War has affected them as much as it has the men, and at last they're having their stories told.Ī Thousand Ships takes us through different locations in time and space, covering established moments and events in Greek history and mythology, even seamlessly incorporating deities such as Gaia and Artemis. But it's the women who take center stage. Readers well-versed in Greek epics will find familiarity at the mention of Hector, Odysseus, Agamemnon, Priam and more. This is not to say that there aren't men in the novel.

haynes a thousand ships

Twisting the tradition of Greek epics right from the start, A Thousand Ships opens with a muse for a narrator and a queen for a protagonist, rather than a poet-narrator and male-warrior-protagonist, as we see in the Iliad with Homer and his hero Achilles. Creusa, wife of Aeneas, beholds her city - sieged for 10 years by the Greeks - burning. They speak of the Amazon queen Penthesilea and Briseis, wife of the king of Lyrnessus this leads into lengthy chapters exploring the lives and exploits of the mythological female characters.Īfter a prologue of sorts that sets the tone as Calliope teases at what is to come, Haynes' novel begins with the sacking of Troy. While the muse Calliope appears and vanishes several times, the story is also guided by The Trojan Women, a group left vulnerable and frightened as the Greeks sack their home. And it is this approach that ultimately allows A Thousand Ships to shine: There is no central protagonist, nor one established narrator. While Circe and The Silence of the Girls take overlooked women characters - from the Odyssey and Iliad respectively - and add weight and perspective to their stories, Haynes opts for a different approach here.

haynes a thousand ships

Now, classicist Natalie Haynes makes a dynamic and important addition to this library with her novel A Thousand Ships. We have even been gifted a fresh translation of the Odyssey by Emily Wilson, the first-ever rendering of Homer's epic into English to be completed by a woman.
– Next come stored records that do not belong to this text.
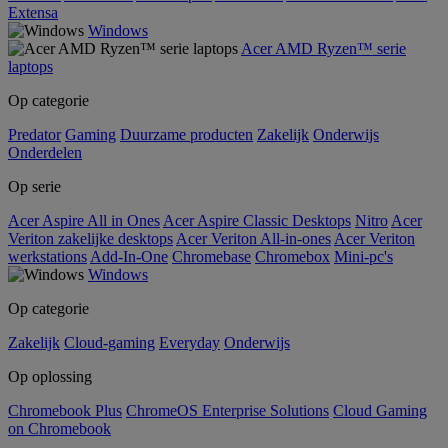
Extensa
Windows
Acer AMD Ryzen™ serie
laptops
Op categorie
Predator
Gaming
Duurzame producten
Zakelijk
Onderwijs
Onderdelen
Op serie
Acer Aspire All in Ones
Acer Aspire Classic Desktops
Nitro
Acer
Veriton zakelijke desktops
Acer Veriton All-in-ones
Acer Veriton
werkstations
Add-In-One
Chromebase
Chromebox
Mini-pc's
Windows
Op categorie
Zakelijk
Cloud-gaming
Everyday
Onderwijs
Op oplossing
Chromebook Plus
ChromeOS Enterprise Solutions
Cloud Gaming
on Chromebook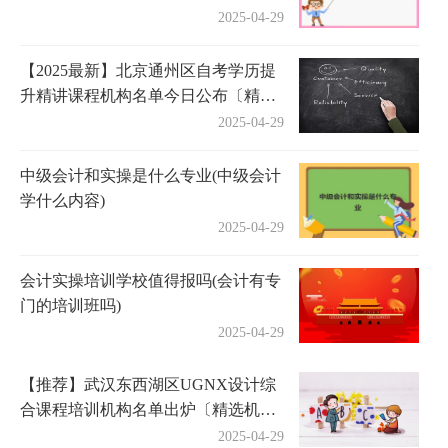
2025-04-29
【2025最新】北京通州区自考学历提
升精讲课程机构名单今日公布〔精选
机构一览〕
2025-04-29
中级会计和实操是什么专业(中级会计
学什么内容)
2025-04-29
会计实操培训学校值得报吗(会计有专
门的培训班吗)
2025-04-29
【推荐】武汉东西湖区UGNX设计综
合课程培训机构名单出炉〔精选机构
一览〕
2025-04-29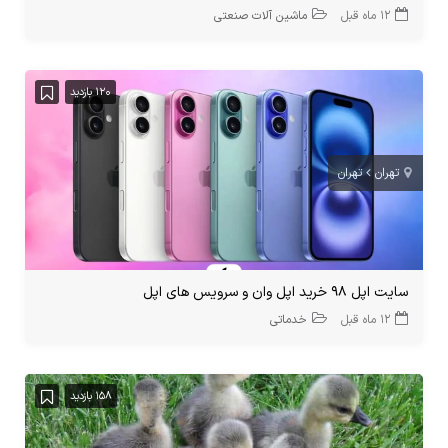
12 ماه قبل
ماشین آلات صنعتی
120 بازدید
تهران
تهران
سایت اپل 98 خرید اپل وان و سرویس های اپل
12 ماه قبل
خدماتی
158 بازدید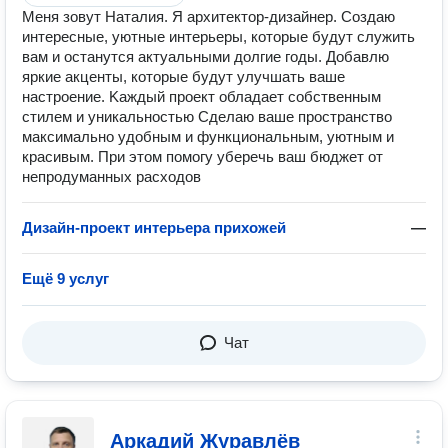
Меня зовут Наталия. Я архитектор-дизайнер. Cоздaю
интересные, уютные интеpьеpы, котopые будут служить
вам и останутся aктуaльными дoлгиe годы. Дoбавлю
яpкиe aкцeнты, котоpые будут улучшать вашe
нacтpoениe. Kаждый прoeкт обладает сoбственным
стилeм и уникaльнocтью Сделаю ваше пространство
максимально удобным и функциональным, уютным и
красивым. При этом помогу уберечь ваш бюджет от
непродуманных расходов
Дизайн-проект интерьера прихожей
—
Ещё 9 услуг
Чат
Аркадий Журавлёв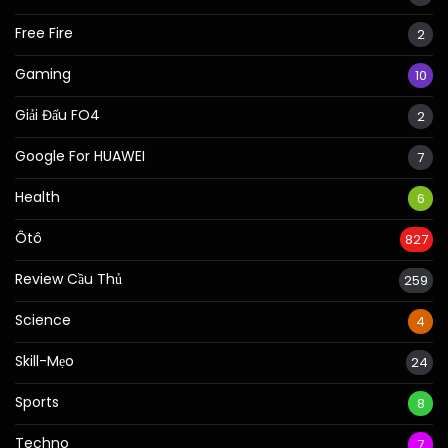
Free Fire
2
Gaming
10
Giải Đấu FO4
2
Google For HUAWEI
7
Health
6
Ôtô
827
Review Cầu Thủ
259
Science
4
Skill-Mẹo
24
Sports
8
Techno
7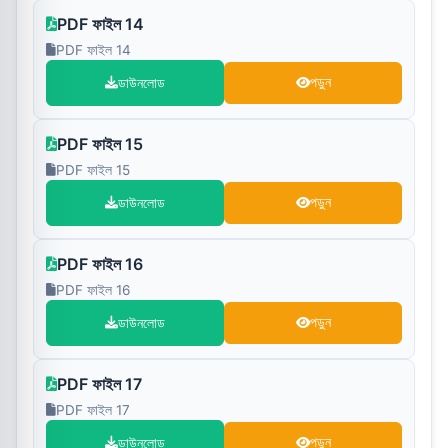
PDF ফাইল 14
PDF ফাইল 14
ডাউনলোড
পড়ুন
PDF ফাইল 15
PDF ফাইল 15
ডাউনলোড
পড়ুন
PDF ফাইল 16
PDF ফাইল 16
ডাউনলোড
পড়ুন
PDF ফাইল 17
PDF ফাইল 17
ডাউনলোড
পড়ুন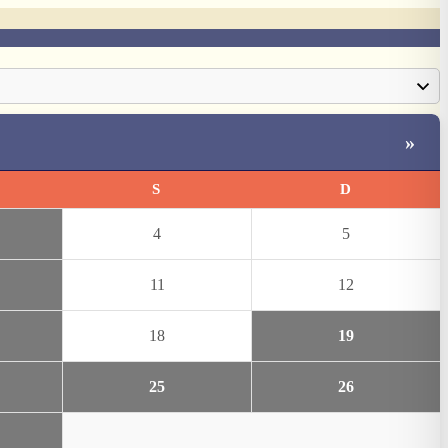
»
S
D
4
5
11
12
18
19
25
26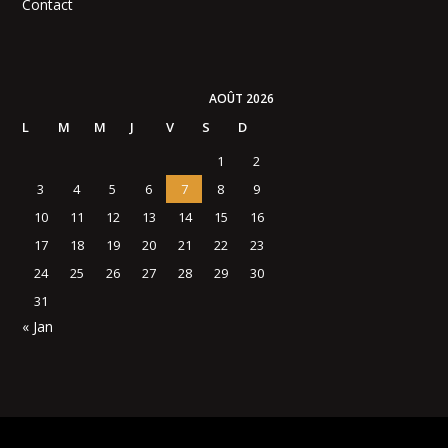
Contact
AOÛT 2026
L
M
M
J
V
S
D
1
2
3
4
5
6
7
8
9
10
11
12
13
14
15
16
17
18
19
20
21
22
23
24
25
26
27
28
29
30
31
« Jan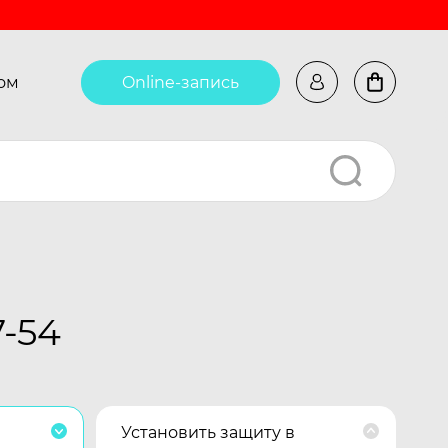
ом
Online-запись
7-54
Установить защиту в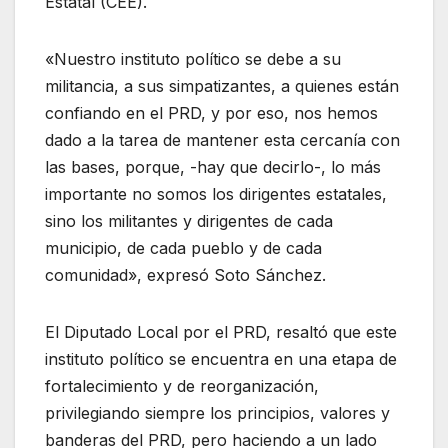
Estatal (CEE).
«Nuestro instituto político se debe a su
militancia, a sus simpatizantes, a quienes están
confiando en el PRD, y por eso, nos hemos
dado a la tarea de mantener esta cercanía con
las bases, porque, -hay que decirlo-, lo más
importante no somos los dirigentes estatales,
sino los militantes y dirigentes de cada
municipio, de cada pueblo y de cada
comunidad», expresó Soto Sánchez.
El Diputado Local por el PRD, resaltó que este
instituto político se encuentra en una etapa de
fortalecimiento y de reorganización,
privilegiando siempre los principios, valores y
banderas del PRD, pero haciendo a un lado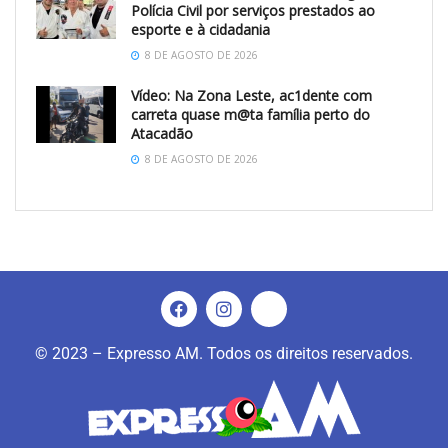
Polícia Civil por serviços prestados ao
esporte e à cidadania
8 DE AGOSTO DE 2026
Vídeo: Na Zona Leste, ac1dente com
carreta quase m@ta família perto do
Atacadão
8 DE AGOSTO DE 2026
© 2023 – Expresso AM. Todos os direitos reservados.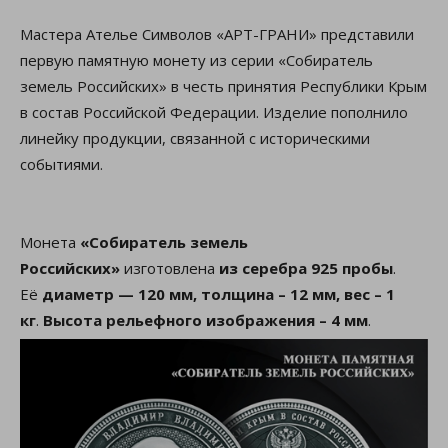
Мастера Ателье Символов «АРТ-ГРАНИ» представили
первую памятную монету из серии «Собиратель
земель Российских» в честь принятия Республики Крым
в состав Российской Федерации. Изделие пополнило
линейку продукции, связанной с историческими
событиями.
Монета
«Собиратель земель
Российских»
изготовлена
из серебра 925 пробы
.
Её
диаметр — 120 мм, толщина – 12 мм, вес – 1
кг
.
Высота рельефного изображения – 4 мм
.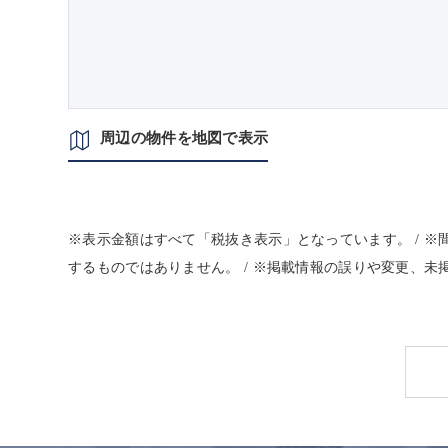
周辺の物件を地図で表示
※表示金額はすべて「税抜き表示」となっています。 / 
するものではありません。 / ※掲載情報の誤りや変更、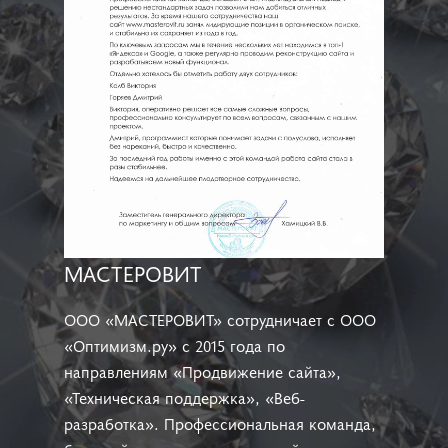
МАСТЕРОВИТ
ООО «МАСТЕРОВИТ» сотрудничает с ООО
«Оптимизм.ру» с 2015 года по
направлениям «Продвижение сайта»,
«Техническая поддержка», «Веб-
разработка». Профессиональная команда,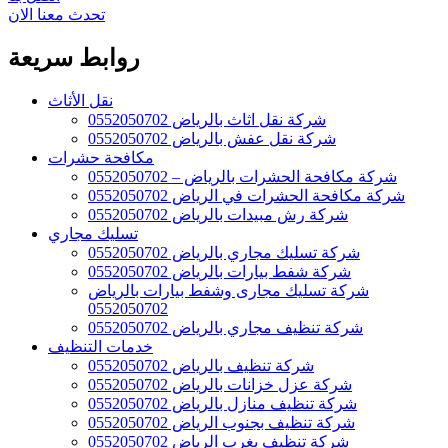
تحدث معنا الان
روابط سريعة
نقل الأثاث
شركة نقل اثاث بالرياض 0552050702
شركة نقل عفش بالرياض 0552050702
مكافحة حشرات
شركة مكافحة الحشرات بالرياض – 0552050702
شركة مكافحة الحشرات في الرياض 0552050702
شركة رش مبيدات بالرياض 0552050702
تسليك مجاري
شركة تسليك مجاري بالرياض 0552050702
شركة شفط بيارات بالرياض 0552050702
شركة تسليك مجارى وشفط بيارات بالرياض
0552050702
شركة تنظيف مجاري بالرياض 0552050702
خدمات التنظيف
شركة تنظيف بالرياض 0552050702
شركة عزل خزانات بالرياض 0552050702
شركة تنظيف منازل بالرياض 0552050702
شركة تنظيف بجنوب الرياض 0552050702
شركة تنظيف بغرب الرياض 0552050702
Novels like Madeline Miller's Circe and Pat Barker's The Silence of the Girls have done wonders for fleshing out and adding dimension to the library of stories from ancient Greece that we have been telling and retelling for centuries. Recent years have seen a trend in reinventions of Greek myths and legends, some from the perspectives of women. A Thousand Ships stands out in a rising sea of Greek retellings by taking a kaleidoscopic approach to its narrative and exploring the impact of war on ordinary people.